MinMaxProperty = ddply(dm, .(Number.of.states, Impairment, Tolerance, variable), 
                      summarise, 
                      MaxMinDiff = max(value) - min(value),
                      MinProperty = min(value), MaxProperty = max(value), MeanProperty = mean(value))

pd <- position_dodge(.01)
sp = ggplot(MinMaxProperty, aes(x=Impairment, y=MaxMinDiff, colour=factor(Number.of.states))) + 
     geom_point(position = pd)

sp + facet_grid(variable ~ Tolerance, scales="free")

plot of chunk unnamed-chunk-7

We can then look at the maximal difference among all properties. (This works because all relevant dependent measures scale inbetween 0 and 1.)

diffTrials = ddply(MinMaxProperty,
                   .(Number.of.states, Impairment, Tolerance), 
                  summarise, 
                  diffTrials = max(MaxMinDiff) <=1e-5,
                  maxDiffTrials = max(MaxMinDiff) )

ggplot(diffTrials, aes(x=Impairment, y=maxDiffTrials, )) + 
     geom_point() + facet_grid(Number.of.states ~ Tolerance, scales="free")

plot of chunk unnamed-chunk-8

We see clearly that, all else equal (e.g. fixed tolerance and number of states), impairment ‘unifies’ evolutionary outcomes.
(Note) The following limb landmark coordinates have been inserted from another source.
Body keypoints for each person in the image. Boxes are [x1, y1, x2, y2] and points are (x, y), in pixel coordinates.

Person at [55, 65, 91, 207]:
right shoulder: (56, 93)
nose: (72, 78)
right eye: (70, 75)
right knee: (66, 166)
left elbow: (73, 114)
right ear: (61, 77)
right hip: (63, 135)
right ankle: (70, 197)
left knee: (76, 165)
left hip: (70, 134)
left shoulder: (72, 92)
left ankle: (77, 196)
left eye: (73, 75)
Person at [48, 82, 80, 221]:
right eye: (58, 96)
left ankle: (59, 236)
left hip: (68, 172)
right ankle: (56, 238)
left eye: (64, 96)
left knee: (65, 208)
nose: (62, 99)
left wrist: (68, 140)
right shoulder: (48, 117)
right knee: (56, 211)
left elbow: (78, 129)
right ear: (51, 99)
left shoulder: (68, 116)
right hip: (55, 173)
When impairment is at least 0.1, outcomes are all almost identical (in terms of the recorded properties).

Notice that this ‘uniformity’ is different from just convexity vs. non-convexity!

d = subset(dsub, dsub$variable =="Speaker.Convex.Cat")

pd <- position_dodge(.01)
sp = ggplot(d, aes(x=Impairment, y=1-value )) + 
     geom_point(position = pd)

sp + facet_grid(Number.of.states ~ Tolerance, scales="free")
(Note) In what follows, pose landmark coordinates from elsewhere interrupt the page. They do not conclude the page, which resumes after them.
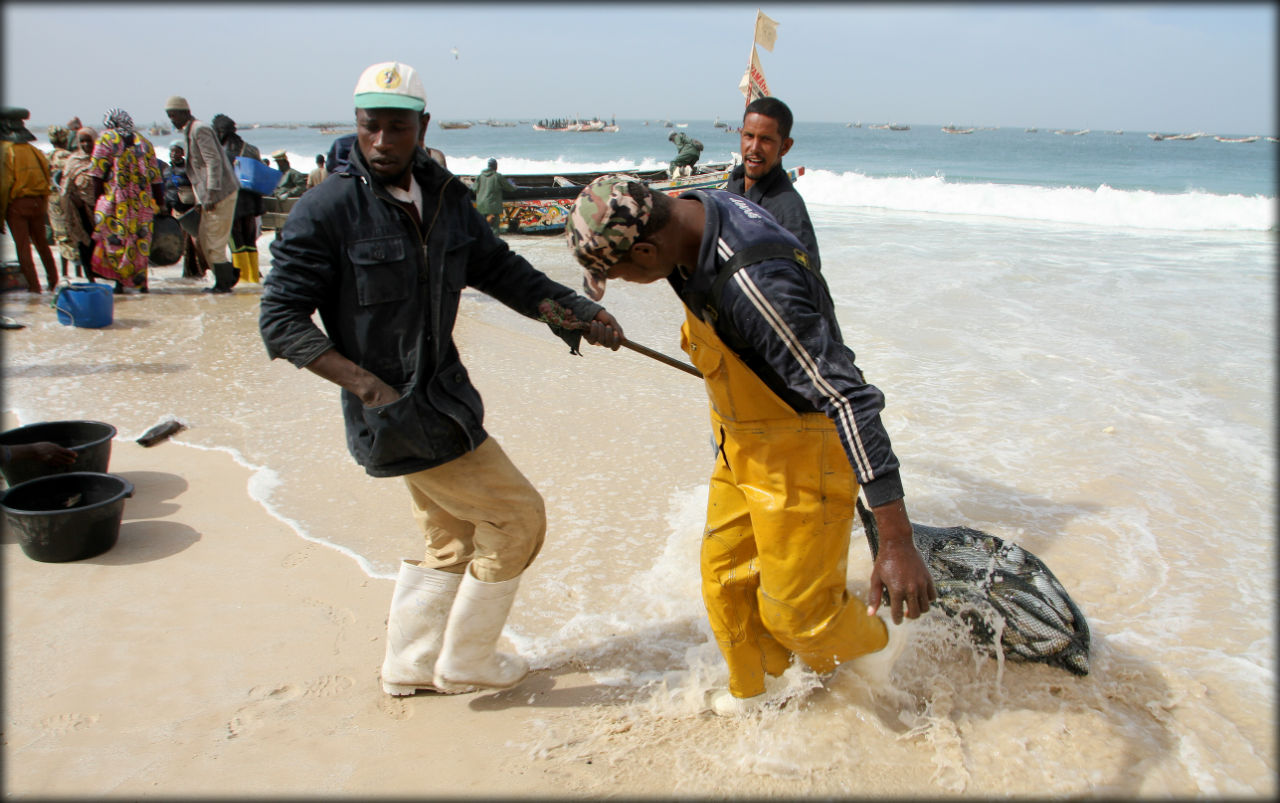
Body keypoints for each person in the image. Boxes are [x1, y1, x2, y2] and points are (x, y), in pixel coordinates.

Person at [258, 61, 624, 698]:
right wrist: (368, 388)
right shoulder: (326, 210)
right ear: (357, 125)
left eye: (396, 128)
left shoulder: (448, 198)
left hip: (447, 396)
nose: (381, 142)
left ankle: (411, 664)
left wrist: (579, 313)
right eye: (370, 127)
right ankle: (468, 661)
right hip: (399, 414)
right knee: (518, 519)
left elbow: (503, 270)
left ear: (421, 127)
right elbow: (279, 319)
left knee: (451, 536)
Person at [565, 176, 937, 716]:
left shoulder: (757, 284)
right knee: (724, 581)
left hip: (802, 446)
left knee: (797, 615)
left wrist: (896, 540)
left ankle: (882, 645)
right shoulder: (688, 214)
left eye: (622, 272)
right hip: (741, 439)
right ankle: (758, 691)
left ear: (648, 249)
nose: (624, 281)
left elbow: (850, 399)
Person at [726, 96, 821, 272]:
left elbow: (807, 280)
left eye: (765, 140)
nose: (754, 147)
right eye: (749, 136)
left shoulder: (788, 211)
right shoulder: (734, 184)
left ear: (785, 147)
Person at [164, 96, 239, 293]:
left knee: (214, 241)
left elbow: (212, 162)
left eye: (173, 115)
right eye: (168, 116)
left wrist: (210, 195)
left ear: (184, 112)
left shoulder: (199, 129)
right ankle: (228, 276)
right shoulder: (190, 131)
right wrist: (200, 198)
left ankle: (224, 284)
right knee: (205, 241)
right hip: (208, 195)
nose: (171, 120)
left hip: (220, 194)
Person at [87, 109, 164, 294]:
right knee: (140, 243)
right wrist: (161, 204)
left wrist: (95, 202)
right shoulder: (144, 142)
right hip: (142, 205)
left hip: (115, 204)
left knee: (116, 242)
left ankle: (120, 283)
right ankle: (141, 283)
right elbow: (156, 178)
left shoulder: (105, 139)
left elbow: (96, 175)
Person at [0, 107, 60, 293]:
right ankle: (54, 283)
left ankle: (34, 288)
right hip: (38, 203)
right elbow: (47, 179)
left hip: (17, 206)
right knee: (42, 245)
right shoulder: (35, 150)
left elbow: (4, 187)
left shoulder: (5, 151)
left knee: (23, 248)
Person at [212, 114, 263, 285]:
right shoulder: (251, 149)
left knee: (236, 242)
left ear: (220, 132)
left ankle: (242, 281)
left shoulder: (222, 153)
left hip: (232, 203)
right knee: (250, 242)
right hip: (251, 202)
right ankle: (253, 278)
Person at [58, 126, 99, 281]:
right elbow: (65, 187)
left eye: (89, 141)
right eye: (82, 141)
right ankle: (90, 279)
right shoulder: (73, 161)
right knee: (84, 245)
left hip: (101, 210)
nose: (86, 144)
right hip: (80, 211)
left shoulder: (102, 159)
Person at [164, 140, 209, 279]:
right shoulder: (166, 170)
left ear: (182, 153)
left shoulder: (188, 169)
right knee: (181, 244)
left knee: (196, 242)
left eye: (177, 151)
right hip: (174, 210)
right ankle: (189, 273)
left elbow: (197, 185)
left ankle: (205, 270)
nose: (174, 154)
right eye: (172, 151)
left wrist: (198, 202)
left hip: (190, 210)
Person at [45, 125, 78, 278]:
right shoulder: (70, 157)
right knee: (75, 234)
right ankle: (79, 272)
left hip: (52, 200)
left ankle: (64, 274)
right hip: (69, 199)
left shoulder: (47, 157)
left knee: (61, 237)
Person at [472, 157, 514, 234]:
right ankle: (494, 244)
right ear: (495, 166)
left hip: (481, 206)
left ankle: (482, 244)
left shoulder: (479, 176)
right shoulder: (497, 176)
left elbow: (474, 189)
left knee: (482, 227)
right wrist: (514, 186)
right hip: (493, 207)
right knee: (494, 228)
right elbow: (510, 188)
plot of chunk unnamed-chunk-9

There are strategies whose speaker strategies are all convex (e.g. for ns = 6, tolerance = 0.3 and impairment = 0.05), but whose other properties differ. Here are two strategies from that class of independent variable values that differ maximally in terms of expected utility.

d = subset(data, Number.of.states == 6 & Tolerance == 0.3 &
             Impairment == 0.05 & Speaker.Convex.Cat == 1)

show(plot.language.MinMaxProperty(d, which(names(d) == "Expected.utility")))
## [1] "Expected.utility"
##    Min. 1st Qu.  Median    Mean 3rd Qu.    Max. 
##   0.896   0.896   1.000   0.971   1.000   1.000

plot of chunk unnamed-chunk-10

In contrast, if we look at a “uniform” class of independent parameter values, such as with ns = 50, tolerance = 0.1, impairment = 0.1, then the strategies whose EU are minimal and or maximal in that class don’t differ optically at all (modulo arbitrariness of message use).

d = subset(data, Number.of.states == 50 & Tolerance == 0.1 &
             Impairment == 0.1)

show(plot.language.MinMaxProperty(d, which(names(d) == "Expected.utility")))
## [1] "Expected.utility"
##    Min. 1st Qu.  Median    Mean 3rd Qu.    Max. 
##   0.903   0.903   0.903   0.903   0.903   0.903

plot of chunk unnamed-chunk-11

What this suggests is that the differences in some of the groups might be due to non-evenly splitting the interval. Impairment leads to even splits and therefore to uniformity of evolutionary outcomes.